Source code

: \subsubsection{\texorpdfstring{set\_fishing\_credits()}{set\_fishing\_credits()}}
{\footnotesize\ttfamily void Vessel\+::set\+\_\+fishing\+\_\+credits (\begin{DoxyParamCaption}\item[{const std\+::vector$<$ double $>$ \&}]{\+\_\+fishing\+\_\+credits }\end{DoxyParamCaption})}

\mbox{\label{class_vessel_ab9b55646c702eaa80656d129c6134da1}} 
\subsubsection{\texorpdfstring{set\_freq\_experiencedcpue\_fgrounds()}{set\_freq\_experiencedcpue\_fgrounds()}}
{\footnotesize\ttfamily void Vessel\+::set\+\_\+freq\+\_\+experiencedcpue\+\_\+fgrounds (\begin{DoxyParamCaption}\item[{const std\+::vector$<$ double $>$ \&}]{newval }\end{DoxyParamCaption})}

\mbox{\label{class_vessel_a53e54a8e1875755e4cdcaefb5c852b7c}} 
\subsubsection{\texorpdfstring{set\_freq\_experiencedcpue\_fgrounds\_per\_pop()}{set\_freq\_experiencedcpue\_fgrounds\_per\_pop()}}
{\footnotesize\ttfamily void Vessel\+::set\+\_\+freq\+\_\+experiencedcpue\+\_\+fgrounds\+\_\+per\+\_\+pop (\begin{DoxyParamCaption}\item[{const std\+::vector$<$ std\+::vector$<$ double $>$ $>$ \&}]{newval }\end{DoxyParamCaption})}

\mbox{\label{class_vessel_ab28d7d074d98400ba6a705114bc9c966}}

==

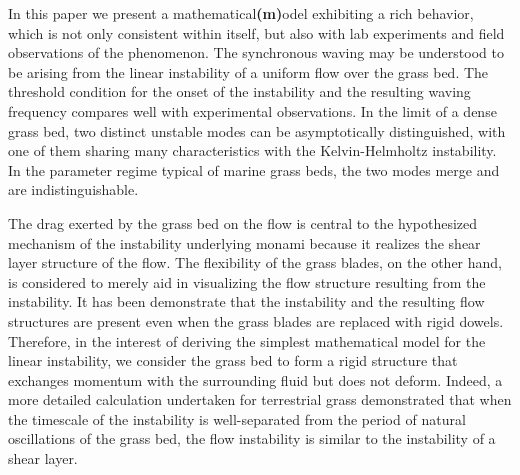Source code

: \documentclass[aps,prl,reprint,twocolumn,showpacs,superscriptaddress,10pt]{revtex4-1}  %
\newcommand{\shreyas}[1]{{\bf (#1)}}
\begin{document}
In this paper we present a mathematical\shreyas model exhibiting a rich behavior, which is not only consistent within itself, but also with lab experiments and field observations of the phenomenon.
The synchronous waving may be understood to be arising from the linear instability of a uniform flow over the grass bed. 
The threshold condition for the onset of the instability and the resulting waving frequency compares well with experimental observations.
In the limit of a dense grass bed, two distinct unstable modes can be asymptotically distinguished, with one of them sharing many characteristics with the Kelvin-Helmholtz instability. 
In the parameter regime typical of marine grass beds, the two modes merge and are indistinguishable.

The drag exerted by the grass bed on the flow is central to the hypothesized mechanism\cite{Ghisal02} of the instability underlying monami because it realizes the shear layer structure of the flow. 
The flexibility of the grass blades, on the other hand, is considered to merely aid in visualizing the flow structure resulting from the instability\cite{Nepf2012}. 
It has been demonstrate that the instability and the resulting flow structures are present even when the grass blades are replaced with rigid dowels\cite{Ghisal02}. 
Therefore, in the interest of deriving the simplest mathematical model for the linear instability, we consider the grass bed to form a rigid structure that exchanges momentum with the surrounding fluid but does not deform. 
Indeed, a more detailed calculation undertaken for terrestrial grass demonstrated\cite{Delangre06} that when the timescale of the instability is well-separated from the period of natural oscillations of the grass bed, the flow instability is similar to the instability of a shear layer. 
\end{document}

**TASK STATEMENT**
A single number is required: the count of lines in the entries that include the word "label".

**SOLUTION TO THE EXERCISE**
3